How Rational and Competitive Is the Market for Mutual Funds?

May 23, 2020

How Rational and Competitive Is the Market for Mutual Funds?
Markus Leippold, Roger Rueegg
Review of Finance, Volume 24, Issue 2, March 2020, Pages 579–613, https://doi.org/10.1093/rof/rfz011

How rational and competitive is the market for mutual funds? The answer is: very. In their paper, Markus Leippold and Roger Rueegg analyze more than 60,000 equity and fixed income funds across different regions from 1992 to 2016. They compare the value-weighted returns of active managers to the value-weighted portfolios of all index funds within the same investment category.

For most categories, they cannot reject the null hypothesis that net alphas to investors are zero. Indeed, they even find categories such as “US Fixed Income” and “Global Equity Large Cap” for institutional investors with significant alphas from active management before fees. However, US large-cap equity funds seem to be an exception.
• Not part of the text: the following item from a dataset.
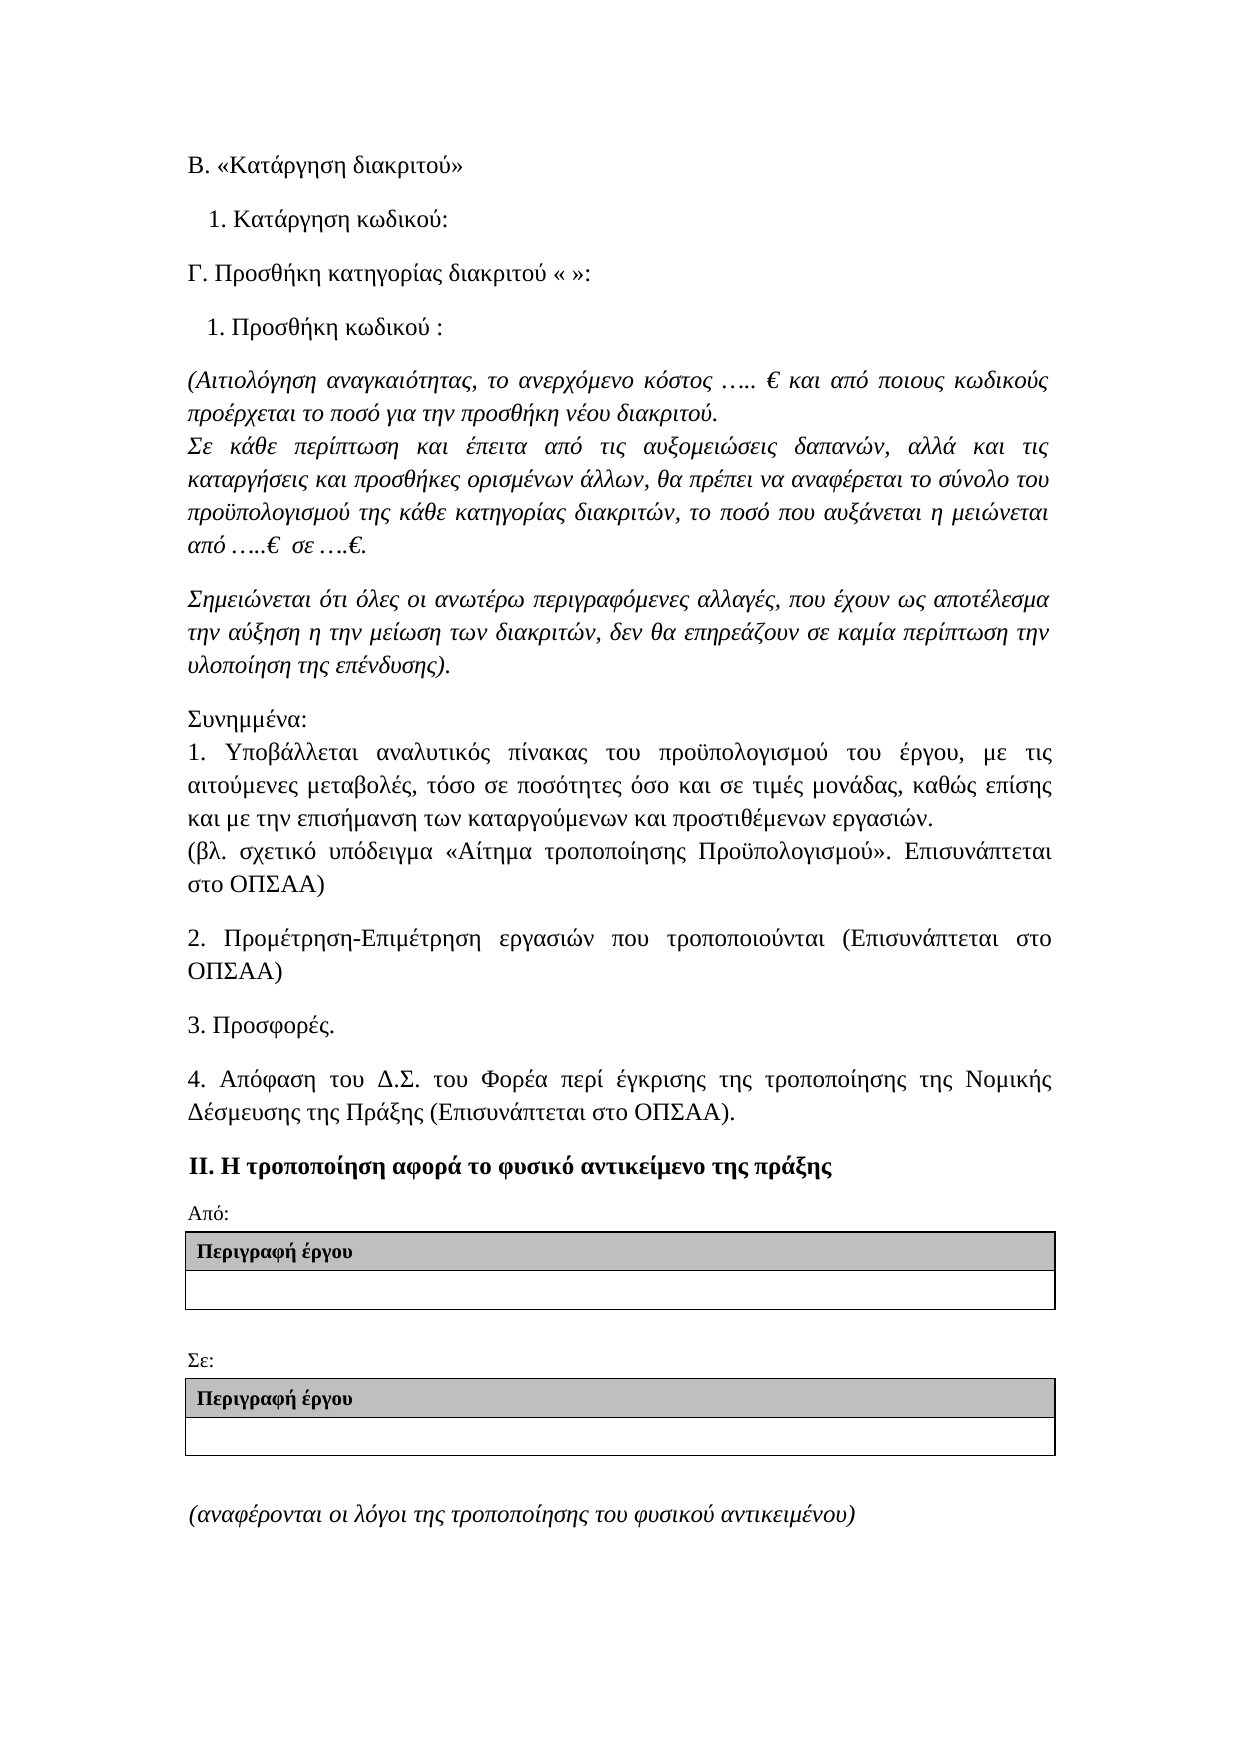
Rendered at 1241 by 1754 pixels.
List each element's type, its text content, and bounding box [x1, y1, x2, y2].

Aggregated skill and fee for US and non-US mutual funds

The figure above shows the aggregated added value from active management (skill) and the aggregated fee for retail and institutional funds. Non-US funds equity funds exhibit higher aggregated skill compared to the earned management fee. For US equity funds, the return of active minus index investors is close to zero and thus below the costs of active management. Their poor performance might be due to excessive overfunding compared to, e.g., the more successful European funds. For the fixed income funds, both US and non-US retail funds deliver returns below the fee charged. For the institutional investor, active fixed income managers delivered returns that made up for the fees charged.

Sorting active fund portfolios according to their performance persistence, fees, and size, they find that low-fee winner portfolios and small winner portfolios tend to outperform, but their alpha does not survive their novel robust test statistics. These results give further support to the competitive equilibrium proposed by Berk and Green (2004). The analysis also highlights some substantial differences between institutional and retail funds. In particular, active retail investors are better advised to avoid high-fee losers and small losers. Their alphas are negative and statistically significant.